CONSIGNES À SUIVRE:
Dans l'article sur Tsering Woeser, à qui l'écrivaine a-t-elle dédié le « Prix international du Courage féminin » ?

EXTRAIT CHOISI:
Tsering Woeser ne pourra pas recevoir en main propre le "Prix international du Courage féminin"
vendredi 8 mars 2013 par Rédaction , Monique Dorizon
L’écrivaine tibétaine Tsering Woeser a dédié le "Prix international du Courage féminin" aux personnes tibétaines s’étant auto-immolées au Tibet pour protester contre l’occupation chinoise.
Bien qu’étant la plupart du temps virtuellement assignée à résidence et subissant toutes sortes d’interdictions, Tsering Woeser parvient à transmettre des informations de première main grâce à ses tweets et articles sur son blog, devenus pour le monde extérieur une source essentielle d’information sur le Tibet.
Tsering Woeser écrit en chinois mais de nombreuses traductions en anglais se trouvent sur le site High Peaks Pure Earth.
Tsering Woeser, 44 ans, actuellement en résidence surveillée du fait des restrictions liées à une sécurité renforcée après la session parlementaire de la Chine, a dit que la reconnaissance du gouvernement des États-Unis lui faisait ressentir des "sentiments mitigés".
"Pour moi personnellement, c’est un grand honneur", a déclaré Woeser. "En tant qu’écrivain, j’adhère au concept de l’écriture : écrire comme un voyageur, écrire comme un pèlerin, écrire comme un témoin. À mon avis, les voyages, le pèlerinage, et le témoignage constituent entre eux une relation de cause à effet. Et le témoin, en fait, c’est la voix".

SECTION DES DONNÉES:
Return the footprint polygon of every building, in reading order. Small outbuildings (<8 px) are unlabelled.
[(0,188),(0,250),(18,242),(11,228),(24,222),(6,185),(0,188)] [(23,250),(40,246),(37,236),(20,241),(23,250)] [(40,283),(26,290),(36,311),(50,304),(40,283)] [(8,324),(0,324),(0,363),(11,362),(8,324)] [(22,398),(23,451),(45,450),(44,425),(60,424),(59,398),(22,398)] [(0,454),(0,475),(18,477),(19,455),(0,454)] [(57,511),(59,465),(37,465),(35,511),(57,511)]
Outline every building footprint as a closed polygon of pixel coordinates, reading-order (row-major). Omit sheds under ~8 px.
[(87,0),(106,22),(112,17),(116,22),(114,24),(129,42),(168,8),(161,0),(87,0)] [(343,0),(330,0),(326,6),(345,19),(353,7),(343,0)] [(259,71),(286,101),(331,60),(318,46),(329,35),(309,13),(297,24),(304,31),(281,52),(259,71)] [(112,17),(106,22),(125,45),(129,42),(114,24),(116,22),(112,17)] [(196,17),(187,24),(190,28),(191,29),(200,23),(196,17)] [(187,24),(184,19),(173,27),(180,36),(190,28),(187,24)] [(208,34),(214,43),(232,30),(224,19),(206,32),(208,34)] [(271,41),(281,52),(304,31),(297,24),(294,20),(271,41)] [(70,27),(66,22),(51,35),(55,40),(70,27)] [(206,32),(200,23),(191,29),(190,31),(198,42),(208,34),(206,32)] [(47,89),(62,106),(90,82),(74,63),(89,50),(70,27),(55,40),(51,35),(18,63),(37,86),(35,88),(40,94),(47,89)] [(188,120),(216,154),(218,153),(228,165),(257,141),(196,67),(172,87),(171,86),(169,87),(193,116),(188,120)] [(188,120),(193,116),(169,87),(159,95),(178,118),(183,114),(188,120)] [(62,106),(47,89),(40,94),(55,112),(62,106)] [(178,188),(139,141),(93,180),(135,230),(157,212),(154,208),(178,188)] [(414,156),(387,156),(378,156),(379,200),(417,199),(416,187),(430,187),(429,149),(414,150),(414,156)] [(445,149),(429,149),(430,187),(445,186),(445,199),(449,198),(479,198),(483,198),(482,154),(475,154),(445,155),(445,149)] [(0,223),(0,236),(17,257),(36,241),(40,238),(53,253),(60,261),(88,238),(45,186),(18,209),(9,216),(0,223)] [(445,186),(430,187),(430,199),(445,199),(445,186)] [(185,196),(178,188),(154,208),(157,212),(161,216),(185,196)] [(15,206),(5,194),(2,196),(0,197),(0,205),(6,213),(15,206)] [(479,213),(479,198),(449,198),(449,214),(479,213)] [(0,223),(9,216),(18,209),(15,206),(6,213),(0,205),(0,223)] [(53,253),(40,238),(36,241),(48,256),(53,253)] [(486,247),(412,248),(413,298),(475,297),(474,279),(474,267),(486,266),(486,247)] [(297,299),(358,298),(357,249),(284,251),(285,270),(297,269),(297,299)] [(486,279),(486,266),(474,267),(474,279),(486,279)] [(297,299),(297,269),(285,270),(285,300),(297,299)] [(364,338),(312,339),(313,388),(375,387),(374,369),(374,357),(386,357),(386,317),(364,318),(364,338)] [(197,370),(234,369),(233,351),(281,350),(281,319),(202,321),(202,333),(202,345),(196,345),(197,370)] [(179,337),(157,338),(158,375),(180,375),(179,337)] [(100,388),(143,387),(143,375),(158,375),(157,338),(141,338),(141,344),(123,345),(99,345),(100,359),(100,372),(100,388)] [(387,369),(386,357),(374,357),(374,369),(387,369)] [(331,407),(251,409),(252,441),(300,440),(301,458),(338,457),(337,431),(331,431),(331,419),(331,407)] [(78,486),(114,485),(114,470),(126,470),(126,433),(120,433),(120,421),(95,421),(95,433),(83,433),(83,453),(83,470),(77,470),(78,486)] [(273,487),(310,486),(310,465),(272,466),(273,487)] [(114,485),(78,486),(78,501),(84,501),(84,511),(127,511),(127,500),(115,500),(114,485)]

RÉPONSE ATTENDUE:
Aux personnes tibétaines qui se sont auto-immolées au Tibet pour protester contre l'occupation chinoise.